◆ Directions:
Among the entries below, how many lines hold "releases"? Reply with the number only.

Collection entries:

▼▼▼

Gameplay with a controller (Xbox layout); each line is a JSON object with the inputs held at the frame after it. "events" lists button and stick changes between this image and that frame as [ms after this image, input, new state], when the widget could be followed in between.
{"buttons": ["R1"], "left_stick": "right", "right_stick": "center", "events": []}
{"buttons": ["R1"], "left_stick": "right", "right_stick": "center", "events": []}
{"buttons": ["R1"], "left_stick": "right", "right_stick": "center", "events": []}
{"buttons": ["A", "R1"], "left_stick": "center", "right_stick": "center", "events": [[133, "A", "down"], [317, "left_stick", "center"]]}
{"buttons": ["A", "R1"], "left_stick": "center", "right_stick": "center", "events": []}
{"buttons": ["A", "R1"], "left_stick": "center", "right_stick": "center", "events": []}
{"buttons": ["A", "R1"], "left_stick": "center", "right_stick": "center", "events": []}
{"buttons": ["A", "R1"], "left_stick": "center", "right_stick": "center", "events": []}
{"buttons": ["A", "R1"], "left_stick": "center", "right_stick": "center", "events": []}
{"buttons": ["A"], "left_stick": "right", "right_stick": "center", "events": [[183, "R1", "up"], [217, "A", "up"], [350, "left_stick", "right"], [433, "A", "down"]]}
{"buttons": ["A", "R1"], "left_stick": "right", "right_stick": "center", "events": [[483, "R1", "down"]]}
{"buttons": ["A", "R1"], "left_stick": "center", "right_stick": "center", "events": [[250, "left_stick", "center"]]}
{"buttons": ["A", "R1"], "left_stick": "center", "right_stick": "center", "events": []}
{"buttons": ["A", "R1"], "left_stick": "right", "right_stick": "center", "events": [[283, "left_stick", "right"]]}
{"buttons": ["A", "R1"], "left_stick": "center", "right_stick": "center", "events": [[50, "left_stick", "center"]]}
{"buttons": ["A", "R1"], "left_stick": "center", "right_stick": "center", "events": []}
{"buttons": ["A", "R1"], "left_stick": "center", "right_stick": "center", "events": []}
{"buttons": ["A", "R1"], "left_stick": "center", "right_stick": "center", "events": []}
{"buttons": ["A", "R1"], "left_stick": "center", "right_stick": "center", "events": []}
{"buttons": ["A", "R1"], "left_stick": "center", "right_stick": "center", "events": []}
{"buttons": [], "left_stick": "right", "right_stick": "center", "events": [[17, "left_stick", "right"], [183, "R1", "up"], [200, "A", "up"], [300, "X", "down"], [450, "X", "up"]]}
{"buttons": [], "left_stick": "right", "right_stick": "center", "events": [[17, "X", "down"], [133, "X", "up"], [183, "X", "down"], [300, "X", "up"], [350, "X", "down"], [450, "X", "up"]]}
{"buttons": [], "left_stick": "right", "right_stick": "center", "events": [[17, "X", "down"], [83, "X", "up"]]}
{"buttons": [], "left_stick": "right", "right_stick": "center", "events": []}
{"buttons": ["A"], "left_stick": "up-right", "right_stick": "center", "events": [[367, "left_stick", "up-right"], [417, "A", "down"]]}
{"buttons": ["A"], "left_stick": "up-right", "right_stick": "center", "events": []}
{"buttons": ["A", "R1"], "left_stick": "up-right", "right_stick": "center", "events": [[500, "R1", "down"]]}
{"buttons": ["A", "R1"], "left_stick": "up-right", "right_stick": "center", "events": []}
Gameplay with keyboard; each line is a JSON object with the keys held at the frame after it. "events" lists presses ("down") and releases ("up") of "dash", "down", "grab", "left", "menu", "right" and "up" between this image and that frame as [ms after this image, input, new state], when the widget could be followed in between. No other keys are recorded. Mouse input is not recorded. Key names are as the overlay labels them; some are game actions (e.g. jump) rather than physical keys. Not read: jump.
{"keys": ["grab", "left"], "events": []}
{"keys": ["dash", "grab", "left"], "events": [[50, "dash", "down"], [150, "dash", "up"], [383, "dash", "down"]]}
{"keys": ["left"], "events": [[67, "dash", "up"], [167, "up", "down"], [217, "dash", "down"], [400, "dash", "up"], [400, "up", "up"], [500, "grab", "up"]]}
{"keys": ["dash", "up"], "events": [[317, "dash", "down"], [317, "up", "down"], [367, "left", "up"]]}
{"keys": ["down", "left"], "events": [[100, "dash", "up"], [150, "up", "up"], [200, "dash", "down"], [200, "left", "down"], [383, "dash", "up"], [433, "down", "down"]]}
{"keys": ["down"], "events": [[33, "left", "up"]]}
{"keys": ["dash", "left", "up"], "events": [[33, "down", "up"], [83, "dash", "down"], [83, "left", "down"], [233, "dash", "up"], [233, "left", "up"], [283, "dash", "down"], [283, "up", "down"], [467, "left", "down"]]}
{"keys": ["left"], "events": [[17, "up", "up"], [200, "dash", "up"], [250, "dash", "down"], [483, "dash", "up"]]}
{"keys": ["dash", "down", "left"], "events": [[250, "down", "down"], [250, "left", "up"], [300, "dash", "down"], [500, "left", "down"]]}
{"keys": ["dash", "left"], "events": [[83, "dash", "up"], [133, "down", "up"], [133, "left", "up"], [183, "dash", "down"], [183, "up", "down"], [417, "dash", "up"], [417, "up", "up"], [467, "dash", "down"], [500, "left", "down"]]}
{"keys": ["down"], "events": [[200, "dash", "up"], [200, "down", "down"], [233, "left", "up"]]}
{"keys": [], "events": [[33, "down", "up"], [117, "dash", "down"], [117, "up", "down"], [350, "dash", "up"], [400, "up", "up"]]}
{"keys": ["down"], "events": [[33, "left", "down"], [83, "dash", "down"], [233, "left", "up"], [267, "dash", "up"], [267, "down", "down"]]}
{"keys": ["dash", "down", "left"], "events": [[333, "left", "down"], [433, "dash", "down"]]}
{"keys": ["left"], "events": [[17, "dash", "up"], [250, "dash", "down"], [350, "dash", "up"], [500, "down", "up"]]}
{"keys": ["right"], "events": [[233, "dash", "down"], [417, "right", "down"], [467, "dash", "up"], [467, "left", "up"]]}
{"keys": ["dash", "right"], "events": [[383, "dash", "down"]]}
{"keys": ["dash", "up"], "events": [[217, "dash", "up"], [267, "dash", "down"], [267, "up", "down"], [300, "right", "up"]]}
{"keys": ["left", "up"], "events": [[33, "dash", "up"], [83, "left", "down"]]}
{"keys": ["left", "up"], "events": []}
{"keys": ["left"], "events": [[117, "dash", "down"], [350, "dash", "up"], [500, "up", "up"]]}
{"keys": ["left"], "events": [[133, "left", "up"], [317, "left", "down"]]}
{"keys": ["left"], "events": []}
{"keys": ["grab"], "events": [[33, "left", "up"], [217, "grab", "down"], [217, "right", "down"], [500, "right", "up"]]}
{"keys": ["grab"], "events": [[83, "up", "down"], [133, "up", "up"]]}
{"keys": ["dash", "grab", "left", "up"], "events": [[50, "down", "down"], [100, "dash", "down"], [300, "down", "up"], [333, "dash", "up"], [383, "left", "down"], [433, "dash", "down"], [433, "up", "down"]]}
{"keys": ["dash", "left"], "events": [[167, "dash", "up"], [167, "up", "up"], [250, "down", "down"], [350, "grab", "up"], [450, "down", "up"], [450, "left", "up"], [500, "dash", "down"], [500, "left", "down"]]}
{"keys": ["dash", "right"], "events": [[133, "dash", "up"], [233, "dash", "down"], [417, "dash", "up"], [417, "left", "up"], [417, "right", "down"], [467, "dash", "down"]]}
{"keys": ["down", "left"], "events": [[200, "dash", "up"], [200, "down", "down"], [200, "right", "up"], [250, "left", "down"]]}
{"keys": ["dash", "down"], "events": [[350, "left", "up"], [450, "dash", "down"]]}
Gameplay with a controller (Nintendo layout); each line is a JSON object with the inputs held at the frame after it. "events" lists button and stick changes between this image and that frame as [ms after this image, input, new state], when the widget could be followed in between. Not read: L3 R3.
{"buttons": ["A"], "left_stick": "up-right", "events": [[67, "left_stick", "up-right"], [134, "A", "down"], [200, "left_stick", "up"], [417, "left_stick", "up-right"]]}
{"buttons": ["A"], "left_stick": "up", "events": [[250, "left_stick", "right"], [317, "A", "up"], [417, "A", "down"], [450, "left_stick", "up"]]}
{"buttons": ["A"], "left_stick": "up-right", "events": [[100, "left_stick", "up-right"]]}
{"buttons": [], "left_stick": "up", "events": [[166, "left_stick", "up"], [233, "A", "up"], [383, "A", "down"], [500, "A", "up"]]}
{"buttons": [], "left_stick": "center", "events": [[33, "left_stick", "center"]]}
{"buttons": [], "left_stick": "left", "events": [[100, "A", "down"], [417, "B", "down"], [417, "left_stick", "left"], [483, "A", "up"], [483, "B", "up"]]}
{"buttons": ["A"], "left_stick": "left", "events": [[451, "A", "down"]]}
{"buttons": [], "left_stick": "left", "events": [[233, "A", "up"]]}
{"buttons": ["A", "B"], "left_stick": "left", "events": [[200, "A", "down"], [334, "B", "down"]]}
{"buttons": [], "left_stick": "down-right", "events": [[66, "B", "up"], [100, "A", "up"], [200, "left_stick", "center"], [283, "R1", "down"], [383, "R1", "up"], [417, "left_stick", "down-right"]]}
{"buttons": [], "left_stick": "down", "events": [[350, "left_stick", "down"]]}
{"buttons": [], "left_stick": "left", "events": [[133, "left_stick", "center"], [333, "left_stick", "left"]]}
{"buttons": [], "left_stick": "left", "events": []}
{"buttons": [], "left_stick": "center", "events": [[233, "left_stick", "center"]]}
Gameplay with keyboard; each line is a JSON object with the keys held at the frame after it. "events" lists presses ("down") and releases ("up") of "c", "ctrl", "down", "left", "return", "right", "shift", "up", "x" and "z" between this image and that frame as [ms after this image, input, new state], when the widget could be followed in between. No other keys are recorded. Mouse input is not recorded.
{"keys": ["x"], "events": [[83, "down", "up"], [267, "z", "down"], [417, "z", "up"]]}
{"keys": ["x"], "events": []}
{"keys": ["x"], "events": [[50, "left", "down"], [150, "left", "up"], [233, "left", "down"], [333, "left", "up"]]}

▲▲▲

◆ Response box:
2